Write first a “greedy algorithm” greedy_tank(fish,n), where fish is a dictionary describing the incompatibilities between fish, and n is the number of fish, that returns an array giving a valid assignment of fish. Your algorithm should proceed as follows:
- Start with an empty list or array to store the tanks assigned to each fish.
- Begin with the first fish. Assign Tank 1 to it.
- Move to the next fish that hasn’t been assigned yet.
- Look up the fish tanks of its incompatible fish, and from the remaining tanks assign the first one that is available.
- Repeat steps 4 and 5 until all fish are assigned.
Try your algorithm on the example given above, and on the following bigger example:
```
fish_big = { 0 : [1,2,3,7],
             1 : [0,2,3,7],
             2 : [0,1,3,8],
             3 : [0,1,2,8],
             4 : [6,8],
             5 : [6,7,8],
             6 : [4,5,7,8],
             7 : [0,1,5,6,8],
             8 : [2,3,4,5,6,7] }
```
You should get the following behavior:
```
In [1]: greedy_tank(fish,len(fish))
Out[1]: [1, 2, 3, 1, 2, 3]

In [2]: greedy_tank(fish_big,len(fish_big))
Out[2]: [1, 2, 3, 4, 1, 1, 2, 3, 5]
```
Theoretical question: Can you give a bound (in terms of the length of the longest list of incompatibilities) on the number of fish tanks used? Can you give some examples where this algorithm uses a lot of fish tanks, whereas only two fish tanks would be enough?
Theoretical question: The fish tank problem can be translated to a graph coloring problem, where we are given a graph and we want to color its nodes in a way that no two nodes sharing an edge have the same color. Can you elaborate how this translation works? What are the vertices and the edges of the graph?

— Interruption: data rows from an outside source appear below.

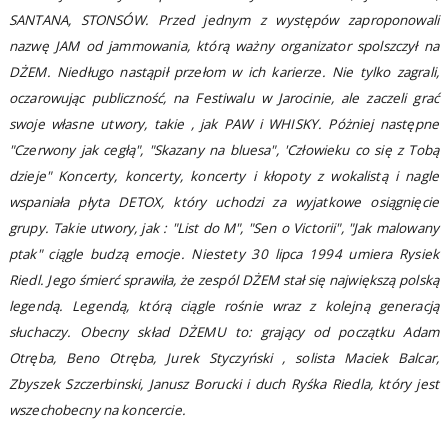
SANTANA, STONSÓW. Przed jednym z występów zaproponowali
nazwę JAM od jammowania, którą ważny organizator spolszczył na
DŻEM. Niedługo nastąpił przełom w ich karierze. Nie tylko zagrali,
oczarowując publiczność, na Festiwalu w Jarocinie, ale zaczeli grać
swoje własne utwory, takie , jak PAW i WHISKY. Póżniej następne
"Czerwony jak cegłą", "Skazany na bluesa", 'Człowieku co się z Tobą
dzieje" Koncerty, koncerty, koncerty i kłopoty z wokalistą i nagle
wspaniała płyta DETOX, który uchodzi za wyjatkowe osiągnięcie
grupy. Takie utwory, jak : "List do M", "Sen o Victorii", "Jak malowany
ptak" ciągle budzą emocje. Niestety 30 lipca 1994 umiera Rysiek
Riedl. Jego śmierć sprawiła, że zespól DŻEM stał się największą polską
legendą. Legendą, którą ciągle rośnie wraz z kolejną generacją
słuchaczy. Obecny skład DŻEMU to: grający od początku Adam
Otręba, Beno Otręba, Jurek Styczyński , solista Maciek Balcar,
Zbyszek Szczerbinski, Janusz Borucki i duch Ryśka Riedla, który jest
wszechobecny na koncercie.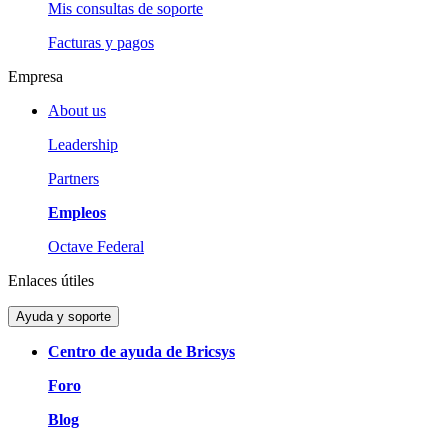
Mis consultas de soporte
Facturas y pagos
Empresa
About us
Leadership
Partners
Empleos
Octave Federal
Enlaces útiles
Ayuda y soporte
Centro de ayuda de Bricsys
Foro
Blog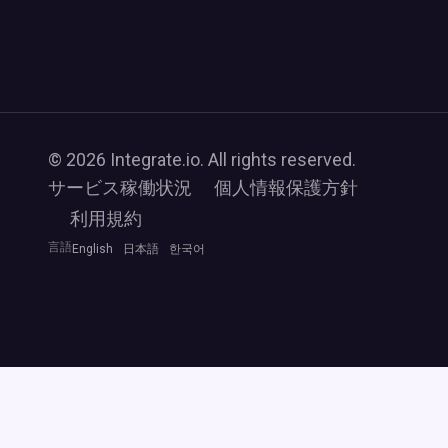
© 2026 Integrate.io. All rights reserved.
サービス稼働状況
個人情報保護方針
利用規約
言語
English
日本語
한국어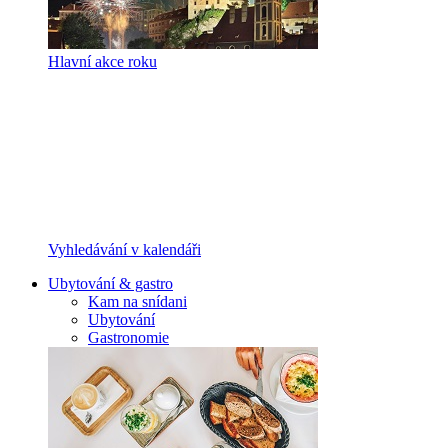
Hlavní akce roku
Vyhledávání v kalendáři
Ubytování & gastro
Kam na snídani
Ubytování
Gastronomie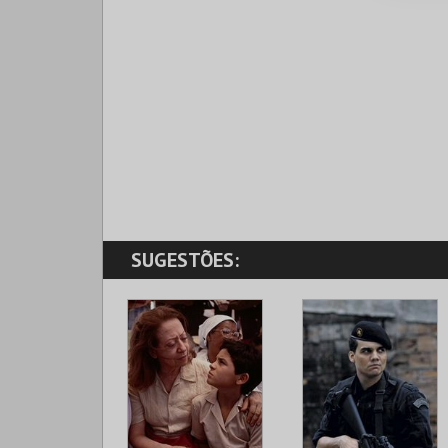
SUGESTÕES: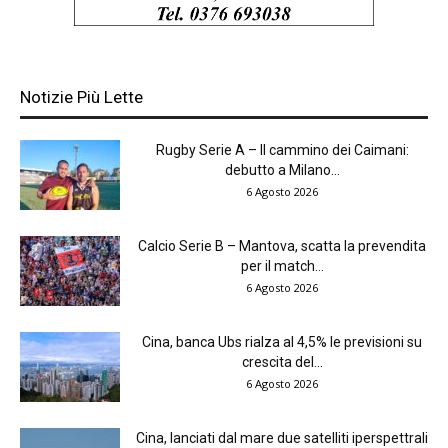
Notizie Più Lette
Rugby Serie A – Il cammino dei Caimani:
debutto a Milano...
6 Agosto 2026
Calcio Serie B – Mantova, scatta la prevendita
per il match...
6 Agosto 2026
Cina, banca Ubs rialza al 4,5% le previsioni su
crescita del...
6 Agosto 2026
Cina, lanciati dal mare due satelliti iperspettrali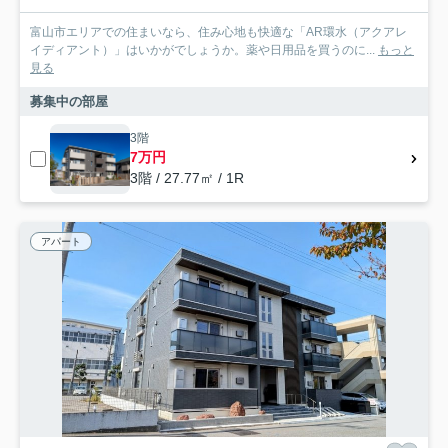
富山市エリアでの住まいなら、住み心地も快適な「AR環水（アクアレ
イディアント）」はいかがでしょうか。薬や日用品を買うのに...
もっと
見る
募集中の部屋
3階
7万円
3階 / 27.77㎡ / 1R
アパート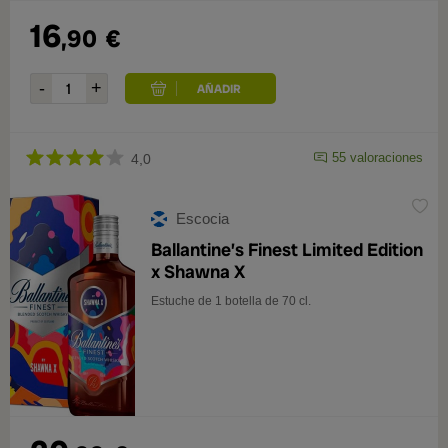
16
,90
€
55 valoraciones
4,0
Escocia
Ballantine’s Finest Limited Edition
x Shawna X
Estuche de 1 botella de 70 cl.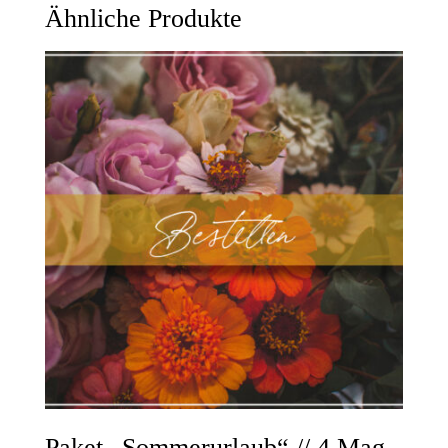
Ähnliche Produkte
Paket „Sommerurlaub“ // 4 Mag.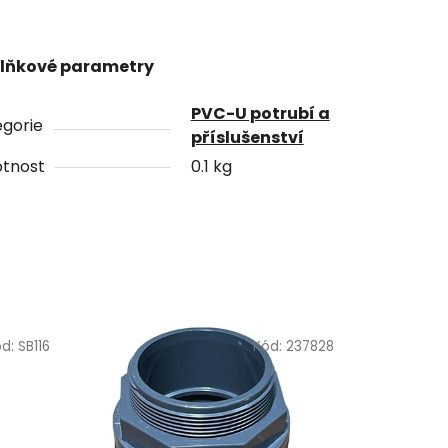
lňkové parametry
PVC-U potrubí a
gorie
příslušenství
tnost
0.1 kg
ód:
SB116
Kód:
237828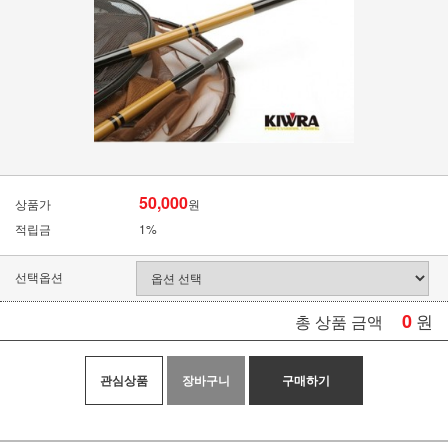
50,000
상품가
원
적립금
1%
선택옵션
0
원
총 상품 금액
관심상품
장바구니
구매하기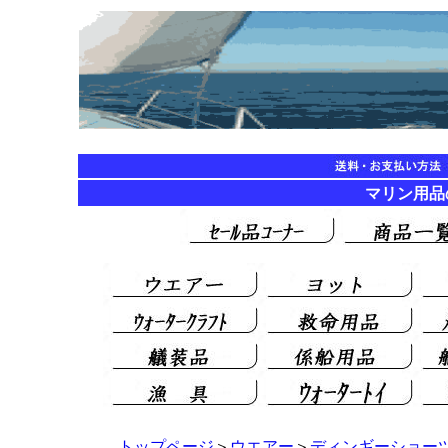
マリン用品の海遊
トップページ
＞
ウエアー
＞
ディンギーショー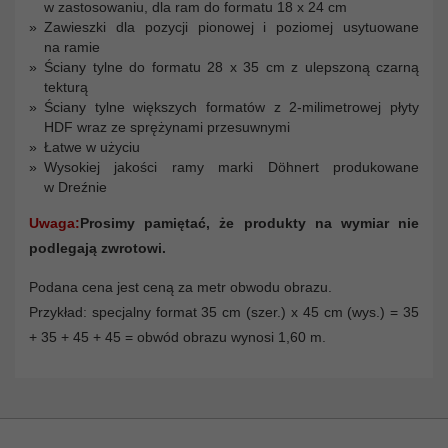
w zastosowaniu, dla ram do formatu 18 x 24 cm
Zawieszki dla pozycji pionowej i poziomej usytuowane
na ramie
Ściany tylne do formatu 28 x 35 cm z ulepszoną czarną
tekturą
Ściany tylne większych formatów z 2-milimetrowej płyty
HDF wraz ze sprężynami przesuwnymi
Łatwe w użyciu
Wysokiej jakości ramy marki Döhnert produkowane
w Dreźnie
Uwaga:
Prosimy pamiętać, że produkty na wymiar nie
podlegają zwrotowi.
Podana cena jest ceną za metr obwodu obrazu.
Przykład: specjalny format 35 cm (szer.) x 45 cm (wys.) = 35
+ 35 + 45 + 45 = obwód obrazu wynosi 1,60 m.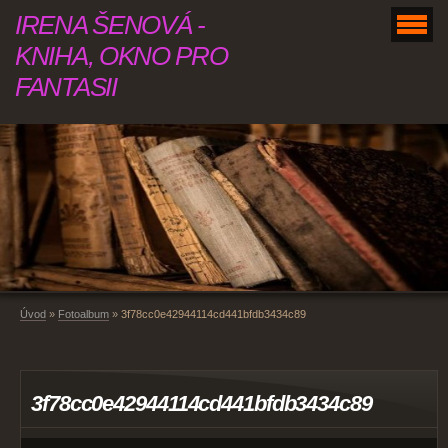
IRENA ŠENOVÁ -
KNIHA, OKNO PRO
FANTASII
Úvod
»
Fotoalbum
»
3f78cc0e42944114cd441bfdb3434c89
3f78cc0e42944114cd441bfdb3434c89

To try to get an assignment of the fish using fewer fish tanks, consider the following refined algorithm: Sort the list of fish by the length of their incompatibility list, starting with the one with the longest list.
- Begin with the first fish. Assign Tank 1 to it.
- Traverse the (sorted) list of fish, and assign each fish to Tank 1 if it does not create some incompatibilities. You might want to create a “conflicted” set in which you store the union of the incompatibilities of the fish assigned to Tank 1.
- Repeat this procedure with Tank 2, etc.
Implement this algorithm in a function wp_tank(fish,n), where as before fish is a dictionary giving the incompatibilities, and n is the number of fish.

Try your algorithm on the examples given above. Check that you get a tank assignment which satisfies the contraints. You can use the function:
```
def check_tanks(fish,tanks):
    n = len(fish)
    if min(tanks) <= 0 :
        return False
    for i in range(n):
        col = tanks[i]
        for nf in  fish.get(i):
            if tanks[nf] == col:
                return False
    return True
```
The number of tanks should be 3 on fish (as for the first algorithm), but should be 4 on big_fish (which is an improvement compared to the first algorithm !).
Theoretical question: This algorithm is called the Welsh-Powell algorithm. Can you give some examples where this algorithm uses a lot of fish tanks, whereas only two fish tanks would be enough?